▶ [Текст для чтения]:
■ ■ ■ ■ ■ ■ ■

Потом у нас были Маяковский, «Окна РОСТА» и так далее. Потом большевики их перестреляли и сказали, что «комиксы придумало ЦРУ для того, чтобы оглупить нашу молодежь». Самое интересное, что ровно в тот момент, когда ЦК даже не поленилось издать специальное постановление о том, что комиксы – это вредно, и советскому народу это не надо, одновременно с этим сенатор Маккарти вызывал американских комиксистов на комиссию по расследованию антиамериканской деятельности. Им инкриминировалось, что комиксы придумал КГБ. Комиксы публично в Америке сжигали на площадях, как продукцию, тоже инспирированную КГБ. В общем, чудесная такая всеобщая «любовь» и массовое аутодафе.


Но, тем не менее, жанр не умер. В журнале «Веселые картинки» он продолжался. И потом еще, кроме «Веселых картинок», «Мурзилка» был. И я сейчас в Париже познакомился с человеком, который создал Клуб веселых человечков. И с изумлением выяснилось, что, например, нашего любимого Гурвинека придумал венгр. И вообще там много всяких интересных историй было рассказано.

■ ■ ■ ■ ■ ■ ■

▶ [Набор материалов]:
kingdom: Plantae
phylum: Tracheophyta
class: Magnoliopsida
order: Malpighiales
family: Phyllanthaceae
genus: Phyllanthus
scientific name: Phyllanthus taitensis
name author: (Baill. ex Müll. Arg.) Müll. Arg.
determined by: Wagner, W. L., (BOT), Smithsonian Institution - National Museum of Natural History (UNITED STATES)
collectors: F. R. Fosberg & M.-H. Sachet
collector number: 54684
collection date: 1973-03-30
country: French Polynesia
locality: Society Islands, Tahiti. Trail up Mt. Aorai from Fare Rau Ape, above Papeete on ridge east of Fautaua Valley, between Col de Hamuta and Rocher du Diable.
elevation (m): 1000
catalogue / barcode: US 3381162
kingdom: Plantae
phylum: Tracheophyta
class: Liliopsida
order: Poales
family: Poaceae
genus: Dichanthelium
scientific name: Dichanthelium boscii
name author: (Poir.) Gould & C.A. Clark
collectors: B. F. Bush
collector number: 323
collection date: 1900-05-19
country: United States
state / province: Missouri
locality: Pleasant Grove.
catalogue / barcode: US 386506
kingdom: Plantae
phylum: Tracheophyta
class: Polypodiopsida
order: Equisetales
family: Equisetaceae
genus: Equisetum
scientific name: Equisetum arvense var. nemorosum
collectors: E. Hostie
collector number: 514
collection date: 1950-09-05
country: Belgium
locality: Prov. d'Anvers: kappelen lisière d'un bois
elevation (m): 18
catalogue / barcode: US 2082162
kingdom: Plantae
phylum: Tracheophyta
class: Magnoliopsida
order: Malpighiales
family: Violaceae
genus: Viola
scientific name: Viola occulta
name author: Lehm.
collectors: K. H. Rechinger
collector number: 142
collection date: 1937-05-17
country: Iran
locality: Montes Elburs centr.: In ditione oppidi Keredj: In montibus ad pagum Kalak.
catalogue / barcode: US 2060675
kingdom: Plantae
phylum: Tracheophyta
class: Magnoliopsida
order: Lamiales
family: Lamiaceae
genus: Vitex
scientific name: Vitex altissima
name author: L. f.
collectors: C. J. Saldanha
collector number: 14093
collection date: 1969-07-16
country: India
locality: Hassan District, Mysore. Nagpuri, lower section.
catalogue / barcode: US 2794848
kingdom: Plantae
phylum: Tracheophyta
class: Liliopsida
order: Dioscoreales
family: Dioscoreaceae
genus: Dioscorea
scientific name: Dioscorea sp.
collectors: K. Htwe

■ ■ ■ ■ ■ ■ ■

▶ [Задание]: Продолжите, пожалуйста, текст об истории комиксов сразу после его последнего предложения. Материалы для работы не понадобятся.

▶ [Ответ к заданию]:
В общем, никуда мы не девались и из воздуха мы не появились. Мы давным-давно в тех или иных формах... В Японии было совершенно по-другому. Там, скорее, это шло, как ни странно, сходу от кинематографа. Потому что начал все Басё, который нарисовал истории про монахов, кстати, в виде животных, как и Арт Шпигельман, которые бичевали пороки буддистских монахов, которые вместо того, чтобы медитировать, соблазняли девочек и пили вино. А потом у них пошел «Волшебный фонарь». Вот культура «Волшебного фонаря», она и привела... которая там имела свое название, и это было очень распространено – странствующие люди с волшебным фонарем, которые показывали диафильмы и рассказывали при этом... разыгрывали голосами историю. И потом они страшно влюбились в Диснея, и оттуда у них и получились такие огромные глазки, отдельная манга и всякое такое.



Елена Фанайлова: Мы начали говорить об истории комикса, а я хочу, чтобы мы продолжили это все. Конечно, замечательный совершенно был рассказ Хихуса. Но мне кажется, что все-таки комикс, если уж строго держаться вот этого определения, но он все-таки, во-первых, связан с Америкой, а во-вторых, родился в Англии.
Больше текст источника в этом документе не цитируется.